House Kills Two Anti-Worker Amendments
Insulators International Staff — Mon, May 18, 2015 @ 12:05 PM
WASHINGTON—Building trades and government workers unions’ lobbying paid off as the GOP-run House defeated two anti-worker amendments offered by right-wing Republicans on April 30.
One was yet another chapter in the perennial attempts by Rep. Steve King, R-Iowa, to trash the Davis-Bacon Act. The other came from Rep. Jody Hice, R-Ga., who tried to cut out lost-time payments for union work at the Veterans Affairs Department. The two tried to attach their amendments to a bill funding the VA and other agencies.

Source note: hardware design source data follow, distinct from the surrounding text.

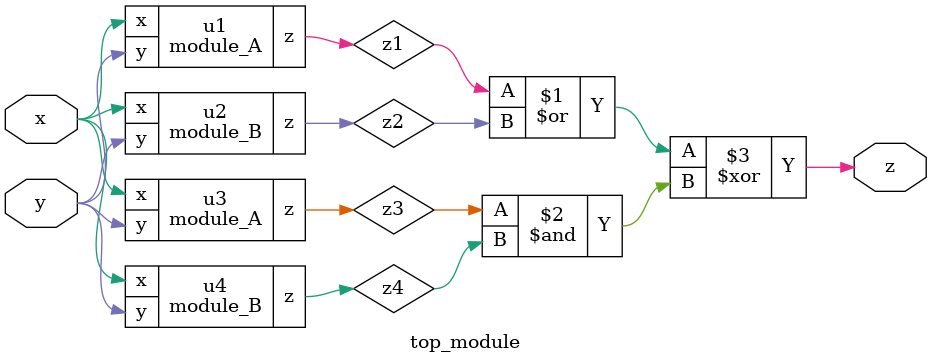
<source format=sv>
module module_A(
    input x,
    input y,
    output z
);
assign z = (x ^ y) & x;
endmodule
module module_B(
    input x,
    input y,
    output z
);
assign z = ((x == 0) & (y == 0)) | ((x == 1) & (y == 0)) | ((x == 0) & (y == 1));
endmodule
module top_module(
    input x,
    input y,
    output z
);
wire z1, z2, z3;

module_A u1(.x(x), .y(y), .z(z1));
module_B u2(.x(x), .y(y), .z(z2));

module_A u3(.x(x), .y(y), .z(z3));
module_B u4(.x(x), .y(y), .z(z4));

assign z = (z1 | z2) ^ (z3 & z4);
endmodule

</source>
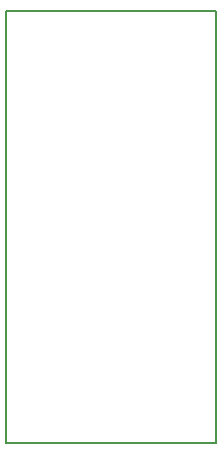
<source format=gm1>
G04 #@! TF.FileFunction,Profile,NP*
%FSLAX46Y46*%
G04 Gerber Fmt 4.6, Leading zero omitted, Abs format (unit mm)*
G04 Created by KiCad (PCBNEW 4.0.7-e2-6376~58~ubuntu16.04.1) date Fri Nov 24 21:44:44 2023*
%MOMM*%
%LPD*%
G01*
G04 APERTURE LIST*
%ADD10C,0.100000*%
%ADD11C,0.150000*%
G04 APERTURE END LIST*
D10*
D11*
X164592000Y-147320000D02*
X164592000Y-110744000D01*
X182372000Y-147320000D02*
X164592000Y-147320000D01*
X182372000Y-110744000D02*
X182372000Y-147320000D01*
X164592000Y-110744000D02*
X182372000Y-110744000D01*
M02*

</source>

Both measures lost on bipartisan votes, with dozens of Republicans defecting from the party line, supporting workers, and opposing the amendments, as did all House Democrats.
North America’s Building Trades – formerly the AFL-CIO Building and Construction Trades Department – called King’s measure “politically motivated.” King lost, 186-235.
King has tried repeatedly to cut construction workers’ wages nationwide by eliminating the Davis-Bacon Act and its prevailing wage requirements. It’s a top cause of the anti-union Associated Builders and Contractors and of the Republican right.
The building trades called the vote against King’s move “acknowledgment by lawmakers of both parties that there is currently no good evidence demonstrating that repeal of prevailing wage statutes, at any level of government, has actually resulted in cost savings for taxpayers.
Hice charged the $45 million paid yearly for lost official time to reps should instead be spent on veterans care. He disregarded the fact that at least one-third of VA workers – and their union, the Government Employees – are veterans.
AFGE added another reason that official lost time is needed: Protecting whistleblowers, such as those rank-and-file workers who exposed the VA’s scandals in the past few years.
“Without official time, AFGE Local President Kathleen Dahl wouldn’t have been able to blow the whistle on a faulty water system that led to a Legionnaires disease outbreak that killed six veterans. Her courageous actions saved lives and protected patients at the Pittsburgh VA hospital.
“Had the union not been available” and able to use official time to defend and aid the whistle-blowers, VA workers “would have remained intimidated, and more veterans’ lives would be at risk,” the union concluded.
Hice’s amendment lost 190-232, with 49 Republicans joining all 183 Democrats against it.